In an email to Soundings Trade Only, Capt. Jennifer McQuilken, marketing communications leader for marine, oil and gas for Cummins, estimated that an SCR system including urea tankage, pumps, after-treatment equipment and related plumbing is about 75 percent to 80 percent the size of the engine it cleans. Axel St. Aubin, program manager for off-road engines and emissions certification for MAN, says that for a V-12 or V-16 diesel, the SCR system is “roughly the same size as the engine.”
The base engines for the Viking 92 Convertible are twin Caterpillar C32As, which measure 89.9 inches long by 60.17 inches wide by 62.5 inches tall. One system is required for each engine in a boat, so on a boat the size of the Viking 92C, it’s basically taking up the space of a guest stateroom or crew quarters. Tankage for the urea should be 10 percent of the boat’s fuel capacity.
St. Aubin estimates that an SCR system also adds about 10 to 20 percent to the price of an engine. McQuilken says the number is closer to 40 to 50 percent.
Because the aftertreatment works much like a catalytic converter on a gasoline engine, it’s possible that the most dangerous hurdle to overcome in an enclosed area like an engine compartment is the heat generated by the cleaning process.
St. Aubin says MAN’s system starts injecting the diesel exhaust fluid at about 400 F, just ahead of the catalyst. When the temperature reaches about 480 degrees, the system goes to closed loop to monitor NOx-in concentrations and NOx-out concentrations.
“We’re able to achieve a very high conversion efficiency of the NOx to nitrogen and water,” St. Aubin says. Regarding heat, he adds, “You can insulate and vent the engine compartment; about 30 percent of your engine energy is expelled through your exhaust heat.”
In addition to heat, creating excessive backpressure is a concern. Using too much urea also is an issue because it turns into ammonia.
Healey says the unknown factors are going to be an issue. “It’s trial by error, and the boatbuilders have no control over how they’re going to operate,” he says. “The problem is the as-yet-unknown problems that will be associated with this.”
When it comes to the hope that the systems will get smaller, St. Aubin says, “I can’t see a whole lot of potential for downsizing SCR systems. You need that catalytic reactive surface to get to the conversion efficiencies to get to the lower NOx emissions.”
ICOMIA’s Kleinitz says that if diesel fuel with a lower sulfur content were being used on a more global level, there would be a greater possibility of the equipment getting smaller.

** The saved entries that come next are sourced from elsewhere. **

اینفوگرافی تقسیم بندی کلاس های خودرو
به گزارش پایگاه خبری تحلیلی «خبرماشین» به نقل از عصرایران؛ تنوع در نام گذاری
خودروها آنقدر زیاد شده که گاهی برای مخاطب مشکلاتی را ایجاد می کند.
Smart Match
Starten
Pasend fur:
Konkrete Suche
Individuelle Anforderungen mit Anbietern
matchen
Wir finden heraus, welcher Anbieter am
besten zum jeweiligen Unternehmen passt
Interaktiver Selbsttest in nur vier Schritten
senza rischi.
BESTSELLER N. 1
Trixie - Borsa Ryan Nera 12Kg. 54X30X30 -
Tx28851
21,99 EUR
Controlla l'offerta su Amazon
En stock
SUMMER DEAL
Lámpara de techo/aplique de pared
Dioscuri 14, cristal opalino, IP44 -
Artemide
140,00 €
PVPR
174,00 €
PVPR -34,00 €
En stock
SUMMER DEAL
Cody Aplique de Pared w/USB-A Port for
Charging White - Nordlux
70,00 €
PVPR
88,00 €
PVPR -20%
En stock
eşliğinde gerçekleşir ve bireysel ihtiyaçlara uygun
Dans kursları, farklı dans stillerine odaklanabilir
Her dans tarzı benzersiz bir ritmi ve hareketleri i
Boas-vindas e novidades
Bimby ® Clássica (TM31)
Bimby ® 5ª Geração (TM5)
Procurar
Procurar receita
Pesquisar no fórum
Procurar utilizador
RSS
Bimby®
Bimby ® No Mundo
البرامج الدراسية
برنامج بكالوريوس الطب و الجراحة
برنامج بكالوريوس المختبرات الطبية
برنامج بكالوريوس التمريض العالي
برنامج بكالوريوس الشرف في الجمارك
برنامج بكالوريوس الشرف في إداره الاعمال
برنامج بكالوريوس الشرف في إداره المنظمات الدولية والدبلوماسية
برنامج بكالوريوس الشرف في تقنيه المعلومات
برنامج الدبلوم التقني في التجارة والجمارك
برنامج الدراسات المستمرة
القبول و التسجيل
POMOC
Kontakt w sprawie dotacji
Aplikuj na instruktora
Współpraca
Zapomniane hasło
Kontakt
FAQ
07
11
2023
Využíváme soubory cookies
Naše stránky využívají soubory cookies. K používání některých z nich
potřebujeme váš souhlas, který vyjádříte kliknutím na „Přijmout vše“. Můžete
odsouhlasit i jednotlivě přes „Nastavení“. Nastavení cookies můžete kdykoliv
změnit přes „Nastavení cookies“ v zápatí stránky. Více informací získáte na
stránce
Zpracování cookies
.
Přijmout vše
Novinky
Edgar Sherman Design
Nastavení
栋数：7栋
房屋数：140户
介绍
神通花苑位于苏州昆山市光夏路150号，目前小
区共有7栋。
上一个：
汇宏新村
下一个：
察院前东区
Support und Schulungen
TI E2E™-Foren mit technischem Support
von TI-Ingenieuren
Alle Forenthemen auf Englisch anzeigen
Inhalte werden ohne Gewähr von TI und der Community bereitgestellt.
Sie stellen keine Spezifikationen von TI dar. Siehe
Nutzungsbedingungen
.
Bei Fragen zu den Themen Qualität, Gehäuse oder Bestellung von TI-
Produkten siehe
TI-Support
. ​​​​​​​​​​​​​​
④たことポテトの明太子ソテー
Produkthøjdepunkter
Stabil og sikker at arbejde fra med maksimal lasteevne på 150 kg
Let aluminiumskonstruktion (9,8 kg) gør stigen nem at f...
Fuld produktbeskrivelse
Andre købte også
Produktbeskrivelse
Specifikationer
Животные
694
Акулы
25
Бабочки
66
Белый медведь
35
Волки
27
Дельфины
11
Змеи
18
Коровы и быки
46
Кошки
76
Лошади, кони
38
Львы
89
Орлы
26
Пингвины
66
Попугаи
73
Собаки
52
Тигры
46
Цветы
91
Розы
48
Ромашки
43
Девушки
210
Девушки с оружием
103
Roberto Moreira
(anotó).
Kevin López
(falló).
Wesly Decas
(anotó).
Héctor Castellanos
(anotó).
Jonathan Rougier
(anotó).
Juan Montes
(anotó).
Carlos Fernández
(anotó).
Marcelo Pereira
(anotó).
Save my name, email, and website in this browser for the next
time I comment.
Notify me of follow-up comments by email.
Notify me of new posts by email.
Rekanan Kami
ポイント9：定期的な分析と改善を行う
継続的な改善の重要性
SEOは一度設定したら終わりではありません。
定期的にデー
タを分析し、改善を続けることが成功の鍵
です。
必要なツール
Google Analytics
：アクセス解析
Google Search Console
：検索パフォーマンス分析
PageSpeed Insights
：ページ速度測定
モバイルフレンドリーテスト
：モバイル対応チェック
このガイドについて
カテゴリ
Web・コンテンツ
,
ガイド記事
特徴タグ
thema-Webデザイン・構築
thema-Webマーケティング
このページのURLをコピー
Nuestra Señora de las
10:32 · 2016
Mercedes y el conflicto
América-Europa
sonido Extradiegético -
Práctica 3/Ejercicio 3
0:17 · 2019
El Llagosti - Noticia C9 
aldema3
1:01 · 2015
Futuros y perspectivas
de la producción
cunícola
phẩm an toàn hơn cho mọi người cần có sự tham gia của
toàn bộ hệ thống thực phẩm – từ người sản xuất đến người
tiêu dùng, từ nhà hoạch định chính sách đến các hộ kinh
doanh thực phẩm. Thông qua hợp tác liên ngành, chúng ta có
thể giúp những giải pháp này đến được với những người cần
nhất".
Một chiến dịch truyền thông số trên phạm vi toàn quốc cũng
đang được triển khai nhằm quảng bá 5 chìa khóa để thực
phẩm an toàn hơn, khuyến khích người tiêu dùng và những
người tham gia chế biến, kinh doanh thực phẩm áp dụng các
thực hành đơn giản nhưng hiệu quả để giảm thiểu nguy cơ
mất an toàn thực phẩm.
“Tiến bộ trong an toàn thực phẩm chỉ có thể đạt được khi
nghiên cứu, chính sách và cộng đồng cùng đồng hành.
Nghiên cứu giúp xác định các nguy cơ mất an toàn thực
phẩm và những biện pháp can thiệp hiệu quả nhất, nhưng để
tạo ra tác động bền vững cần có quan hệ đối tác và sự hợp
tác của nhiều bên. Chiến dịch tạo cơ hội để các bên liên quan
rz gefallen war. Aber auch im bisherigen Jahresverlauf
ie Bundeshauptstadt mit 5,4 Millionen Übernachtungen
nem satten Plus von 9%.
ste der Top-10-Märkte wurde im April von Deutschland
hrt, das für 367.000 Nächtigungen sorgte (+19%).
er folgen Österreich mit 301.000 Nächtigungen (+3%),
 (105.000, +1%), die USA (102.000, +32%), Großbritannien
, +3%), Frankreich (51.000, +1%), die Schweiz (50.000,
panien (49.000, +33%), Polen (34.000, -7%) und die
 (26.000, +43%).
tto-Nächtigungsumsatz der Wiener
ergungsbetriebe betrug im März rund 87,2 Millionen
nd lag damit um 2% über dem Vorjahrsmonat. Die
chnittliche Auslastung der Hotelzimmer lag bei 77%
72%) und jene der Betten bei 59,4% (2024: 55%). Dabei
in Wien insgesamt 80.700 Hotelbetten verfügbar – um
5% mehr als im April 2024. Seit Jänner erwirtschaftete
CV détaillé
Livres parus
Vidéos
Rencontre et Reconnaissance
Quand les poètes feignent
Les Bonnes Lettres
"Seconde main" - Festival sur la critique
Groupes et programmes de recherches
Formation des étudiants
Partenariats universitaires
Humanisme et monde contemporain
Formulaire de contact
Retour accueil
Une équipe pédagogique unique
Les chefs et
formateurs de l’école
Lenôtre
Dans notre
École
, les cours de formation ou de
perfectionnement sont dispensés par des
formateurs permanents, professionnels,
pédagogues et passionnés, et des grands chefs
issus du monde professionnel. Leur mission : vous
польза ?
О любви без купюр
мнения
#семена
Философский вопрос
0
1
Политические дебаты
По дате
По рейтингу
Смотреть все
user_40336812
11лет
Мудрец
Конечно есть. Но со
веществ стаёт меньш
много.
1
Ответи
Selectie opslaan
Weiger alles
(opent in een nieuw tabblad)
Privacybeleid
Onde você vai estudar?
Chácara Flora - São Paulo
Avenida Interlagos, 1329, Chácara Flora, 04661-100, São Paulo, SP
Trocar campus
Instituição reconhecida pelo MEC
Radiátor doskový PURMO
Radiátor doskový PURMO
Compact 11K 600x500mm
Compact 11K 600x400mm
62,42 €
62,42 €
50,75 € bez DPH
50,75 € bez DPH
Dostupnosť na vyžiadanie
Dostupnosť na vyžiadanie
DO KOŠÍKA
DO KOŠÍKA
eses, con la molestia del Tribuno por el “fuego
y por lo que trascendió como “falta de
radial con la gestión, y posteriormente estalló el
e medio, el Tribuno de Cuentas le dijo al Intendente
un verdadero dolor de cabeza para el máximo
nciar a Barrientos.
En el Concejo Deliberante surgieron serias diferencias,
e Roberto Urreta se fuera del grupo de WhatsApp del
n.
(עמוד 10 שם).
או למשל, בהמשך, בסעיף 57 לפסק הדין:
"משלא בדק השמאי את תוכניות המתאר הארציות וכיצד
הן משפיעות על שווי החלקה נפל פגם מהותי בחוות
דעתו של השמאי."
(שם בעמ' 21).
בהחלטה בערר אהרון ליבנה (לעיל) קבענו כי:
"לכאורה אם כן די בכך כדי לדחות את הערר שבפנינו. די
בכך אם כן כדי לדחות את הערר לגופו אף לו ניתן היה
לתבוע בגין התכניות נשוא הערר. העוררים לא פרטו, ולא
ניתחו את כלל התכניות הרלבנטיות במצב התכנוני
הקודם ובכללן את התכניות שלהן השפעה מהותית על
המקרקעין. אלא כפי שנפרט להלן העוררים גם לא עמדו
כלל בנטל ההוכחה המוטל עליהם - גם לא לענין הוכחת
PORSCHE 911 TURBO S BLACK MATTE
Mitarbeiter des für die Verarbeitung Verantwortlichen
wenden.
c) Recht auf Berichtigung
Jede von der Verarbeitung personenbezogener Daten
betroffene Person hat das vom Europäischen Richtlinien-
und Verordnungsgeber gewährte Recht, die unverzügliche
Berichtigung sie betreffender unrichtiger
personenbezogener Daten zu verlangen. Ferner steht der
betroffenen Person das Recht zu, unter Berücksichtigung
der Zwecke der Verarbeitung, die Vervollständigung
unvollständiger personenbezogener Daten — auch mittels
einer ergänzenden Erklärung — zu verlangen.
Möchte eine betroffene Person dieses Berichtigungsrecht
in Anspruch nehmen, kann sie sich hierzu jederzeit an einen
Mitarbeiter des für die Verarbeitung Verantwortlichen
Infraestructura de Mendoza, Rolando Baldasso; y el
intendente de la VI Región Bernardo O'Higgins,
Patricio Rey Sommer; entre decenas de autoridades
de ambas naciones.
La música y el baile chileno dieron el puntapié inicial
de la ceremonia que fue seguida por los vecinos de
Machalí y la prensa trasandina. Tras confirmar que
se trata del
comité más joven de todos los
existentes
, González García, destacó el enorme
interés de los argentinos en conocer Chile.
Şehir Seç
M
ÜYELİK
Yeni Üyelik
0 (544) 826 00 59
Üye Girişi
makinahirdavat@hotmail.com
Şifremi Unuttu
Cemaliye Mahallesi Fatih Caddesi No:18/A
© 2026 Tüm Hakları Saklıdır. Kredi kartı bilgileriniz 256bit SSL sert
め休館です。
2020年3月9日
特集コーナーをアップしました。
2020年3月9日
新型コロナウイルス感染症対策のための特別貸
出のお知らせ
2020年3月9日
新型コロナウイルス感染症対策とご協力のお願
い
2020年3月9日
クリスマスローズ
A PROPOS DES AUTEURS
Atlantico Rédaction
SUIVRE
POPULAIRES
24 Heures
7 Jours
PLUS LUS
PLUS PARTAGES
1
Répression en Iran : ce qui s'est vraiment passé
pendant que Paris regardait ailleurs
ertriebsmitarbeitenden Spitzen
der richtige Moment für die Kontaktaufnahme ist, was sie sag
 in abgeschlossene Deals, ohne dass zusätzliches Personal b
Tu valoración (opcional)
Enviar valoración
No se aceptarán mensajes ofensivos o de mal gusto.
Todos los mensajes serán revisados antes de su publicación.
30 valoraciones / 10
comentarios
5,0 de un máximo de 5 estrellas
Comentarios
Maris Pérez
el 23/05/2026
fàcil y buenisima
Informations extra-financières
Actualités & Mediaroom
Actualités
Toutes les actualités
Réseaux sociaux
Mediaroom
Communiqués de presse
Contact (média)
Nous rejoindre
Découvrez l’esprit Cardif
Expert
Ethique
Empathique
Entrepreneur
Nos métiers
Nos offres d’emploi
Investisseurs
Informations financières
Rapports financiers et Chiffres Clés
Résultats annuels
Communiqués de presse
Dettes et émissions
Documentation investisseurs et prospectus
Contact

While tankage needs for urea is one concern, availability is another. Yachts would have to go to commercial facilities to take on urea or have it delivered, which isn’t a hardship for larger vessels, but the owner of a 90-foot yacht expects to be able to take on fuel at a consumer facility like Florida’s Lauderdale Marina, which didn’t have urea as of early December. “We anticipate this changing as demand for urea increases and becomes a common supply at ports of call for larger pleasure yachts,” Cummins’ McQuilken says.
Healey and Setzer both say they hope the size of the treatment systems can be reduced to make them more viable for pleasure use.
Kleinitz says he is “trying to keep expectations low,” adding, “At the moment, the message on these regs is, ‘They’re coming.’ ”
While Healey admits that he might be waging an uphill fight, he isn’t ready to throw in the towel. “We’ve fought this battle without being in the public eye,” he says. “But now we have to get the word out. We have one more bite at the apple.”